*** Opening SUPPLIED DATA ***

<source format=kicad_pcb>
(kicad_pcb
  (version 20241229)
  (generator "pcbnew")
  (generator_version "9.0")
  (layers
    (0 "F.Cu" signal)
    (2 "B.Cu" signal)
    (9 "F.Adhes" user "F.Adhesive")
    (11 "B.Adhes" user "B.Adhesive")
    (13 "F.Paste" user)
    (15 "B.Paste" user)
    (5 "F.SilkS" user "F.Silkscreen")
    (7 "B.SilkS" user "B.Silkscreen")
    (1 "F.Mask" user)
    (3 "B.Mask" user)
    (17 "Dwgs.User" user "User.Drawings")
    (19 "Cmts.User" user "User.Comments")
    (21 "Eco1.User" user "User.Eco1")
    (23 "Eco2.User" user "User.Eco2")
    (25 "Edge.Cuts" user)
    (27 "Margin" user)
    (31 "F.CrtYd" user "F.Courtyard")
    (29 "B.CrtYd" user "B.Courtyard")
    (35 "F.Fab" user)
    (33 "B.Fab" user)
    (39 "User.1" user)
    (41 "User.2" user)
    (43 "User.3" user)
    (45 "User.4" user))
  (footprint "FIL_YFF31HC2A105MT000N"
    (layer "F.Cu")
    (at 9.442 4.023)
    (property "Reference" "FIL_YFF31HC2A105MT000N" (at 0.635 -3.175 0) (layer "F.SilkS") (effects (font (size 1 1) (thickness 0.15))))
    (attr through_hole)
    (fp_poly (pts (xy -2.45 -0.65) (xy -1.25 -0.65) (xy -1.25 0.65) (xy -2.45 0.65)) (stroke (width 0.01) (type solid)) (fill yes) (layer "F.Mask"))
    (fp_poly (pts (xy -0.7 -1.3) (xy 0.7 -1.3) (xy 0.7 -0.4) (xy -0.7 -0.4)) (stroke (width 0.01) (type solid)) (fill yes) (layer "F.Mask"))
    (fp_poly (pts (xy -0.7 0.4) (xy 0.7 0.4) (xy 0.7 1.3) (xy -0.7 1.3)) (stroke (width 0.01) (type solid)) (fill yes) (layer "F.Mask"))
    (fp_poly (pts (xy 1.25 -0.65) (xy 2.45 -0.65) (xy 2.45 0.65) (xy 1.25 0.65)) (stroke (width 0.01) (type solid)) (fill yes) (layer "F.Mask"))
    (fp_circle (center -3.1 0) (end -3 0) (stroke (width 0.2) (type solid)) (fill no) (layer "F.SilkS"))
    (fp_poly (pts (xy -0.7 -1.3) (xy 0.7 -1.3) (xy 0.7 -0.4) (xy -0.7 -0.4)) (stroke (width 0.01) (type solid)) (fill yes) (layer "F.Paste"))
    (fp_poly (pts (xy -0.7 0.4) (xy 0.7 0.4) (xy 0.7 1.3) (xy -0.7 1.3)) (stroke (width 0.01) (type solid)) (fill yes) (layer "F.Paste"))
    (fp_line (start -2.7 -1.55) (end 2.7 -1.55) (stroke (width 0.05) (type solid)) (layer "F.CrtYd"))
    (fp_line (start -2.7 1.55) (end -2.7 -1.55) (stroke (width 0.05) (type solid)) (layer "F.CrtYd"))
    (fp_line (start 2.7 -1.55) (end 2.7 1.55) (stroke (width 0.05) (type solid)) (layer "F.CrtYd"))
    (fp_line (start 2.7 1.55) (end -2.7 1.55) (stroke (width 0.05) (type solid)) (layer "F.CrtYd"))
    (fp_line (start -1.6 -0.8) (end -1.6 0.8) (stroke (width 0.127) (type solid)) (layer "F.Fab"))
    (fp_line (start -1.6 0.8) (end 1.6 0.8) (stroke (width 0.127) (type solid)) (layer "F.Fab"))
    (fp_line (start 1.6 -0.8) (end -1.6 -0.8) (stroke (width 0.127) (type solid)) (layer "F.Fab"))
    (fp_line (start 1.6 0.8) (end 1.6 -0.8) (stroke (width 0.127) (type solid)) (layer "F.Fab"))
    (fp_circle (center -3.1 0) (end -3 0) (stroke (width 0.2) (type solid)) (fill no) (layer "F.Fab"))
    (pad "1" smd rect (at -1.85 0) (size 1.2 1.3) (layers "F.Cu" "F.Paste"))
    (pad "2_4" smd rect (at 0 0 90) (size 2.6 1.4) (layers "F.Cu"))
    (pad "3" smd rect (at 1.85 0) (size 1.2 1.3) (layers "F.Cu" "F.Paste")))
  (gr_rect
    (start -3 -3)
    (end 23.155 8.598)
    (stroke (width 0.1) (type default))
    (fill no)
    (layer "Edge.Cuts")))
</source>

*** Closing SUPPLIED DATA ***

EXERCISE AIM:
Could you count the lines of the listing above that hold the word "Adhes" and give only the total?

REPLY TO THE TASK:
2